I nodded at him to show I was listening. Encouraged, he went on, “You know my resources, my position.”


“You never let us forget. The Old Man behind the ‘old men’. So?”


“Exactly. There’s an American hunter, one of the few who’ve taken our bargain. She was one of his conquests, in fact, which means that his blade,” he gestured at the kris but did not press his luck by trying to touch it again, “holds his souvenir of her. Which will only make her easier for us to control. Now, I can arrange to have her show up here. You can deal with her in any way you see fit.”


“Again. So?”


“So—her name is Mary Winchester.” I stilled in my chair. I’d heard the name. “And if you deal with her as I think you will, her sons won’t be far behind her. And you know who her sons are, I see?”

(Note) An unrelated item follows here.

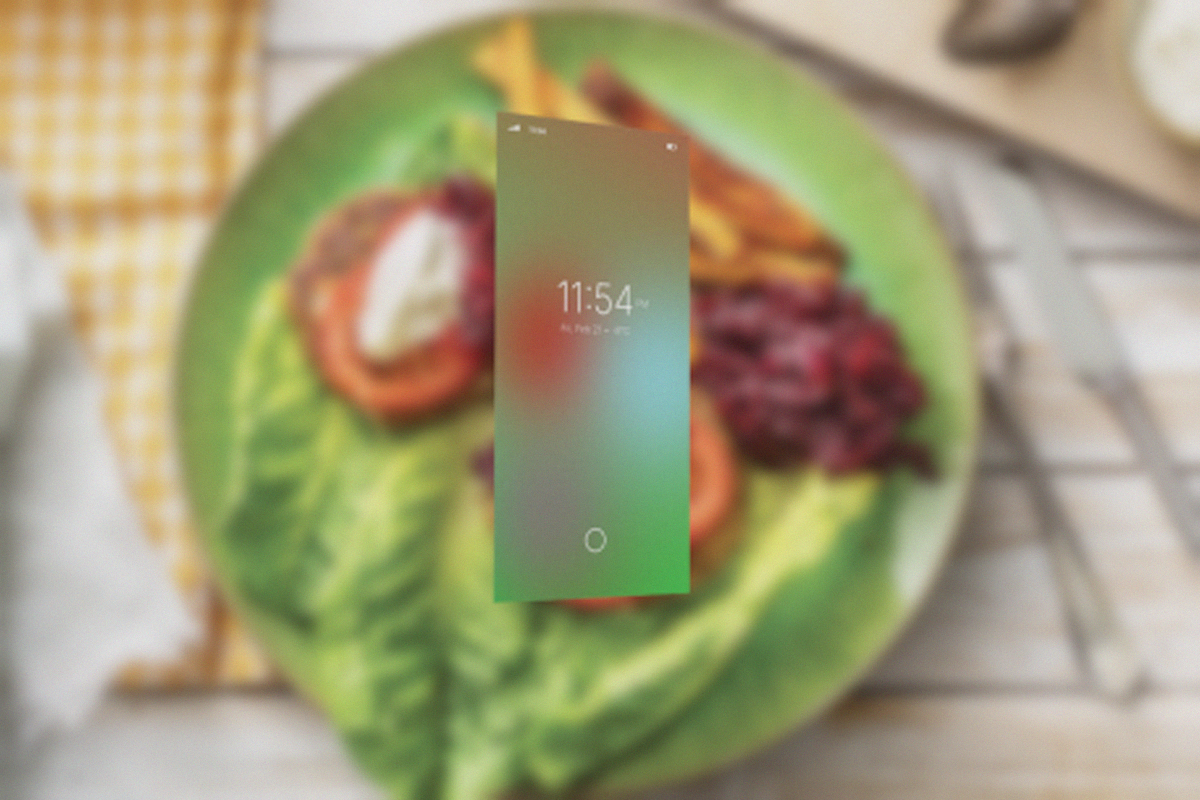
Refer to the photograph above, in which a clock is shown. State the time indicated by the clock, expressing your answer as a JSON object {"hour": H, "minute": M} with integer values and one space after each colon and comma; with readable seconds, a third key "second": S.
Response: {"hour": 11, "minute": 54}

I held my peace, which unnerved him. “She may even bring them with her, and your set could be complete in one night. Think of it. Dean and Sam Winchester, who spilled our brother’s blood, right under your nose.” He spread his hands out, palms up, pleased with himself at his cleverness.


“I will accept your offer. But, Asmodeus—” I held up a finger as his hand swooped towards the kris. He froze. “After this, you will keep your brawler boys, and yourself, away from me.” He nodded, relieved, and grabbed up his prize.


I sat back, waved him away towards the front door, and he didn’t wait for an actual goodbye.


The Winchesters, under my roof. Azazel himself couldn’t have matched the grin that spread across my face. This could be fun.


I’d be taking so much more than slivers of their souls, this time.